Invite questions/clarifications before moving on
So once again, we refer back to what it means for a resource to be open. Sure, it means that it is free, but it also means it has certain permissions attributed to that resource that allow for reuse, remix, or redistribute the resource.
Mary
Here are a couple fairly common definitions of pedagogy (from http://www.merriam-webster.com/dictionary/pedagogy and Wikipedia)
For our purposes, Pedagogy refers to learning design – the creative work done by faculty, educational developers, etc - is critical because it leads to the practical application of “pedagogy” in course design and students’ learning experiences
(10 min in by now)
Amanda – speak briefly about the umbrella of practice and that today we’re focused on pedagogy and the use of OER.
Mary
Today we’re talking about the pedagogical piece of this equation, as well as the OER piece. We are not yet at a point where a clear definition exists like there was for pedagogy. This is the challenge and opportunity we have today: to be part of creating that definition. But we’re not completely at ground zero – here is what David Wiley has said to date about OP: (refer to next slide)
Mary
This is what David wants us to think about
Mary
This is the part that resonates with us as instructional designers.
Amanda
Amanda
So after reading Wiley’s work and reflecting on our own experiences as IDs, course developers, and educators, we started to think about the importance of OPEN and Learning Centered Design as features or factors in examples of OP. In other words, we’re not ONLY trying to think of examples that meet the criteria for being OPEN, we’re trying to generate examples that are open AND great learning design (which we started out calling “effective” or “optimal” but realized that was sort of alienating and so the language is evolving to hopefully be more descriptive and less judgey)

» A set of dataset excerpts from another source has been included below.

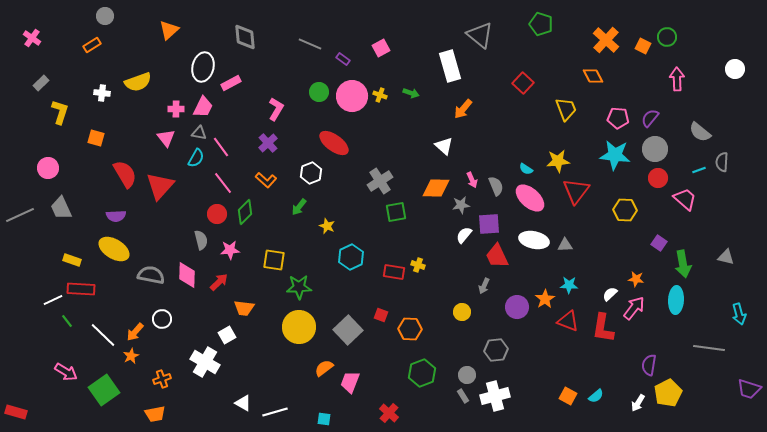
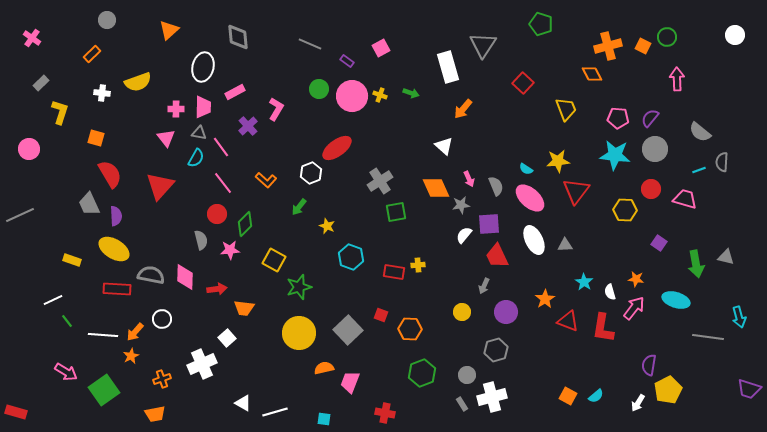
gray circle at (105, 16): moved 2 px right, 4 px down
gray triangle at (480, 35): moved 3 px right, 10 px down; rotated 24 degrees clockwise
gray diamond at (245, 37): moved 7 px left
orange cross at (606, 40): moved 2 px right, 6 px down; rotated 32 degrees clockwise
orange rectangle at (92, 45): moved 9 px down; rotated 12 degrees counterclockwise
purple rectangle at (343, 59): moved 4 px right, 2 px down
white rectangle at (450, 66): moved 2 px left, 1 px down
white circle at (735, 69): moved 34 px up
orange diamond at (593, 76): moved 1 px left, 2 px up
pink rectangle at (231, 83): moved 4 px right, 9 px down
green circle at (319, 92): moved 3 px up
pink trapezoid at (203, 107): rotated 25 degrees counterclockwise
purple cross at (268, 143): moved 20 px left, 17 px up
red ellipse at (334, 143): moved 3 px right, 5 px down; rotated 72 degrees counterclockwise
pink circle at (48, 168): moved 19 px left, 19 px up
red semicircle at (125, 174): moved 15 px left
red circle at (658, 178): moved 7 px left, 11 px down
pink arrow at (472, 180): moved 3 px left, 1 px up
orange diamond at (436, 188): rotated 64 degrees clockwise
pink trapezoid at (685, 199): rotated 25 degrees counterclockwise
gray trapezoid at (61, 208): moved 28 px right, 4 px up
green diamond at (245, 212): moved 12 px down
purple semicircle at (116, 216): rotated 90 degrees counterclockwise
white ellipse at (534, 240): rotated 52 degrees clockwise
cyan hexagon at (351, 257): rotated 15 degrees counterclockwise
yellow square at (274, 260): rotated 20 degrees clockwise
green arrow at (683, 264): moved 13 px right
yellow cross at (418, 265): rotated 24 degrees counterclockwise
pink diamond at (187, 275): moved 2 px left, 2 px down
red arrow at (219, 282): moved 2 px left, 7 px down; rotated 36 degrees clockwise
cyan star at (569, 285): moved 15 px right, 3 px up; rotated 30 degrees clockwise
green star at (299, 287): rotated 15 degrees counterclockwise
red rectangle at (81, 289): moved 36 px right
white semicircle at (610, 294): moved 2 px up; rotated 63 degrees counterclockwise
cyan ellipse at (676, 300): rotated 76 degrees counterclockwise
purple circle at (517, 307): moved 11 px left, 5 px down
cyan arrow at (739, 314): moved 3 px down
yellow circle at (299, 327): moved 6 px down
white line at (103, 335): rotated 40 degrees counterclockwise
white square at (227, 335): moved 3 px down; rotated 12 degrees counterclockwise
gray line at (709, 348): moved 1 px left, 11 px up
gray hexagon at (496, 350): rotated 10 degrees counterclockwise
white cross at (205, 362): moved 3 px left, 2 px down; rotated 36 degrees clockwise
orange semicircle at (324, 368): rotated 24 degrees clockwise
yellow pentagon at (668, 393): moved 3 px up
gray rectangle at (463, 396): moved 1 px left, 8 px down
white cross at (495, 396): moved 3 px left, 1 px down
red cross at (389, 413): moved 4 px left; rotated 30 degrees counterclockwise
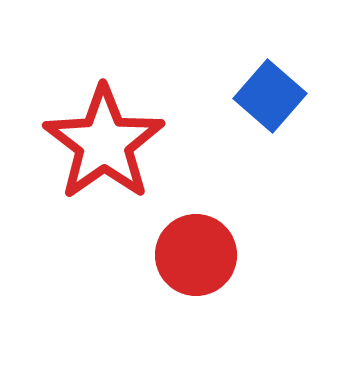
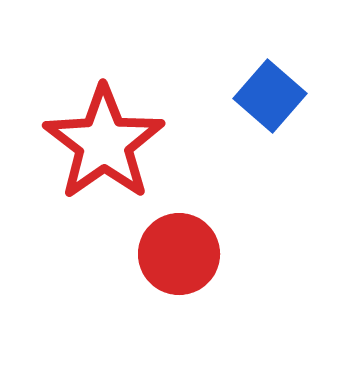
red circle: moved 17 px left, 1 px up
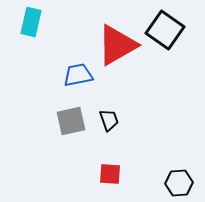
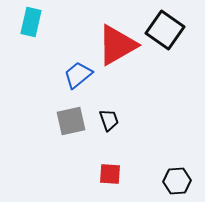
blue trapezoid: rotated 28 degrees counterclockwise
black hexagon: moved 2 px left, 2 px up
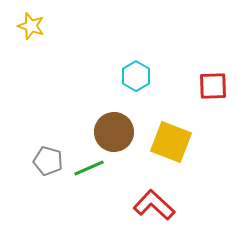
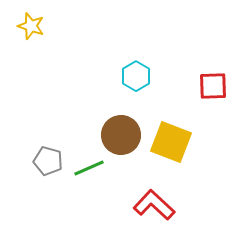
brown circle: moved 7 px right, 3 px down
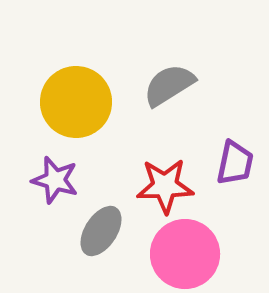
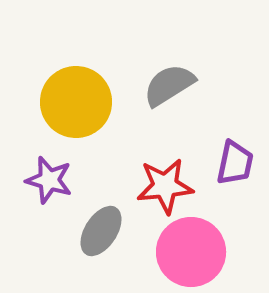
purple star: moved 6 px left
red star: rotated 4 degrees counterclockwise
pink circle: moved 6 px right, 2 px up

So let’s unpack this a bit…
Amanda
So let’s unpack this a bit…
Open vs. Not open refers to what Wiley discusses – point to the description under “open” (practices that are possible…)
Effective vs. Not Effective (or non-optimal) refers to the quality of learning design (which we recognize is loaded, but we didn’t want to get stuck here). In general, we’re talking about flexible, learning- centred design that is relevant and engaging for students
Amanda
So if we use this matrix as a brainstorming tool, we can either think of a course activity or assignment we know of and slot it into a box, or we can focus on a box, and try to come up with an activity.
So for example, a course or activity that makes use of OERs, but is otherwise closed because of the course/activity design are in quadrant 2: these “use OERs but don’t live up to their full potential”.
“Traditional courses” – textbooks, lecture-heavy, exams and essays that only the teacher sees are in quadrant 4. Quadrant 3 might be filled by all our favorite examples from our own time in school – really great learning activities in closed spaces, with closed resources-
What we want to do is seek examples that fall into quadrant 1
The point of this matrix is that it creates a way to generate examples – either by thinking of an activity and slotting it in a box, or by focusing on a box, and trying to come up with an activity.
So, what do you think of this matrix?
First, Is this a useful matrix for thinking of examples of OP?
Does it hang together? What changes would you recommend?
Amanda
Here are some examples…
So an example of a “not open” and “not effective” activity: an essay assignment that only the teacher sees about whether X is a tragic hero
And on the other end of the spectrum, some great examples of open pedagogy include assignments where students research, write, and re-write wikipedia entries to the point that they are designated “featured” because of their quality.
We have set up a google doc with these and other examples, and invite you to add yours. The goal is to get 15-20 in quadrant 1 by the end of this week
Give link in chat
Let’s look at this together and talk about, in the context of what you just saw, how could we use Open Educational Practice to make this a more engaging assignment?